WRITTEN TASK: Write each line of the material exactly as given, from the top through the line that contains "# distributed under", and omit all pictures.

========

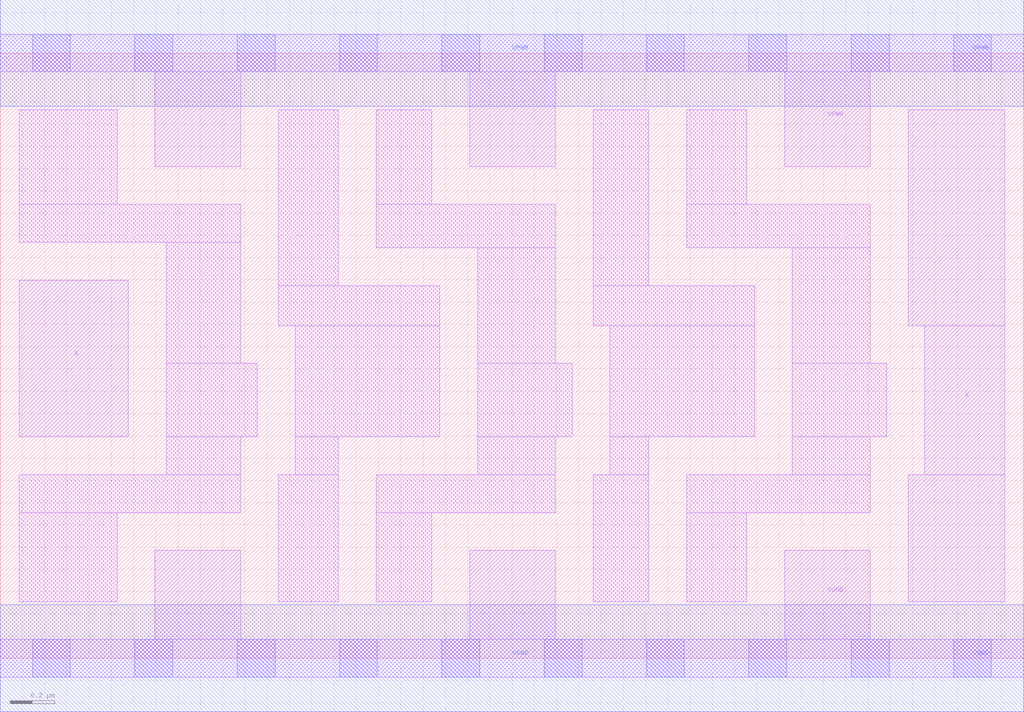
<source format=lef>
# Copyright 2020 The SkyWater PDK Authors
#
# Licensed under the Apache License, Version 2.0 (the "License");
# you may not use this file except in compliance with the License.
# You may obtain a copy of the License at
#
#     https://www.apache.org/licenses/LICENSE-2.0
#
# Unless required by applicable law or agreed to in writing, software
# distributed under the License is distributed on an "AS IS" BASIS,
# WITHOUT WARRANTIES OR CONDITIONS OF ANY KIND, either express or implied.
# See the License for the specific language governing permissions and
# limitations under the License.
#
# SPDX-License-Identifier: Apache-2.0

VERSION 5.7 ;
  NAMESCASESENSITIVE ON ;
  NOWIREEXTENSIONATPIN ON ;
  DIVIDERCHAR "/" ;
  BUSBITCHARS "[]" ;
UNITS
  DATABASE MICRONS 200 ;
END UNITS
MACRO sky130_fd_sc_hd__dlymetal6s6s_1
  CLASS CORE ;
  SOURCE USER ;
  FOREIGN sky130_fd_sc_hd__dlymetal6s6s_1 ;
  ORIGIN  0.000000  0.000000 ;
  SIZE  4.600000 BY  2.720000 ;
  SYMMETRY X Y R90 ;
  SITE unithd ;
  PIN A
    ANTENNAGATEAREA  0.126000 ;
    DIRECTION INPUT ;
    USE SIGNAL ;
    PORT
      LAYER li1 ;
        RECT 0.085000 0.995000 0.575000 1.700000 ;
    END
  END A
  PIN X
    ANTENNADIFFAREA  0.429000 ;
    DIRECTION OUTPUT ;
    USE SIGNAL ;
    PORT
      LAYER li1 ;
        RECT 4.080000 0.255000 4.515000 0.825000 ;
        RECT 4.080000 1.495000 4.515000 2.465000 ;
        RECT 4.155000 0.825000 4.515000 1.495000 ;
    END
  END X
  PIN VGND
    DIRECTION INOUT ;
    SHAPE ABUTMENT ;
    USE GROUND ;
    PORT
      LAYER li1 ;
        RECT 0.000000 -0.085000 4.600000 0.085000 ;
        RECT 0.695000  0.085000 1.080000 0.485000 ;
        RECT 2.110000  0.085000 2.495000 0.485000 ;
        RECT 3.525000  0.085000 3.910000 0.485000 ;
      LAYER mcon ;
        RECT 0.145000 -0.085000 0.315000 0.085000 ;
        RECT 0.605000 -0.085000 0.775000 0.085000 ;
        RECT 1.065000 -0.085000 1.235000 0.085000 ;
        RECT 1.525000 -0.085000 1.695000 0.085000 ;
        RECT 1.985000 -0.085000 2.155000 0.085000 ;
        RECT 2.445000 -0.085000 2.615000 0.085000 ;
        RECT 2.905000 -0.085000 3.075000 0.085000 ;
        RECT 3.365000 -0.085000 3.535000 0.085000 ;
        RECT 3.825000 -0.085000 3.995000 0.085000 ;
        RECT 4.285000 -0.085000 4.455000 0.085000 ;
      LAYER met1 ;
        RECT 0.000000 -0.240000 4.600000 0.240000 ;
    END
  END VGND
  PIN VPWR
    DIRECTION INOUT ;
    SHAPE ABUTMENT ;
    USE POWER ;
    PORT
      LAYER li1 ;
        RECT 0.000000 2.635000 4.600000 2.805000 ;
        RECT 0.695000 2.210000 1.080000 2.635000 ;
        RECT 2.110000 2.210000 2.495000 2.635000 ;
        RECT 3.525000 2.210000 3.910000 2.635000 ;
      LAYER mcon ;
        RECT 0.145000 2.635000 0.315000 2.805000 ;
        RECT 0.605000 2.635000 0.775000 2.805000 ;
        RECT 1.065000 2.635000 1.235000 2.805000 ;
        RECT 1.525000 2.635000 1.695000 2.805000 ;
        RECT 1.985000 2.635000 2.155000 2.805000 ;
        RECT 2.445000 2.635000 2.615000 2.805000 ;
        RECT 2.905000 2.635000 3.075000 2.805000 ;
        RECT 3.365000 2.635000 3.535000 2.805000 ;
        RECT 3.825000 2.635000 3.995000 2.805000 ;
        RECT 4.285000 2.635000 4.455000 2.805000 ;
      LAYER met1 ;
        RECT 0.000000 2.480000 4.600000 2.960000 ;
    END
  END VPWR
  OBS
    LAYER li1 ;
      RECT 0.085000 0.255000 0.525000 0.655000 ;
      RECT 0.085000 0.655000 1.080000 0.825000 ;
      RECT 0.085000 1.870000 1.080000 2.040000 ;
      RECT 0.085000 2.040000 0.525000 2.465000 ;
      RECT 0.745000 0.825000 1.080000 0.995000 ;
      RECT 0.745000 0.995000 1.155000 1.325000 ;
      RECT 0.745000 1.325000 1.080000 1.870000 ;
      RECT 1.250000 0.255000 1.520000 0.825000 ;
      RECT 1.250000 1.495000 1.975000 1.675000 ;
      RECT 1.250000 1.675000 1.520000 2.465000 ;
      RECT 1.325000 0.825000 1.520000 0.995000 ;
      RECT 1.325000 0.995000 1.975000 1.495000 ;
      RECT 1.690000 0.255000 1.940000 0.655000 ;
      RECT 1.690000 0.655000 2.495000 0.825000 ;
      RECT 1.690000 1.845000 2.495000 2.040000 ;
      RECT 1.690000 2.040000 1.940000 2.465000 ;
      RECT 2.145000 0.825000 2.495000 0.995000 ;
      RECT 2.145000 0.995000 2.570000 1.325000 ;
      RECT 2.145000 1.325000 2.495000 1.845000 ;
      RECT 2.665000 0.255000 2.915000 0.825000 ;
      RECT 2.665000 1.495000 3.390000 1.675000 ;
      RECT 2.665000 1.675000 2.915000 2.465000 ;
      RECT 2.740000 0.825000 2.915000 0.995000 ;
      RECT 2.740000 0.995000 3.390000 1.495000 ;
      RECT 3.085000 0.255000 3.355000 0.655000 ;
      RECT 3.085000 0.655000 3.910000 0.825000 ;
      RECT 3.085000 1.845000 3.910000 2.040000 ;
      RECT 3.085000 2.040000 3.355000 2.465000 ;
      RECT 3.560000 0.825000 3.910000 0.995000 ;
      RECT 3.560000 0.995000 3.985000 1.325000 ;
      RECT 3.560000 1.325000 3.910000 1.845000 ;
  END
END sky130_fd_sc_hd__dlymetal6s6s_1

</source>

========

ANSWER SECTION:
<source format=lef>
# Copyright 2020 The SkyWater PDK Authors
#
# Licensed under the Apache License, Version 2.0 (the "License");
# you may not use this file except in compliance with the License.
# You may obtain a copy of the License at
#
#     https://www.apache.org/licenses/LICENSE-2.0
#
# Unless required by applicable law or agreed to in writing, software
# distributed under the License is distributed on an "AS IS" BASIS,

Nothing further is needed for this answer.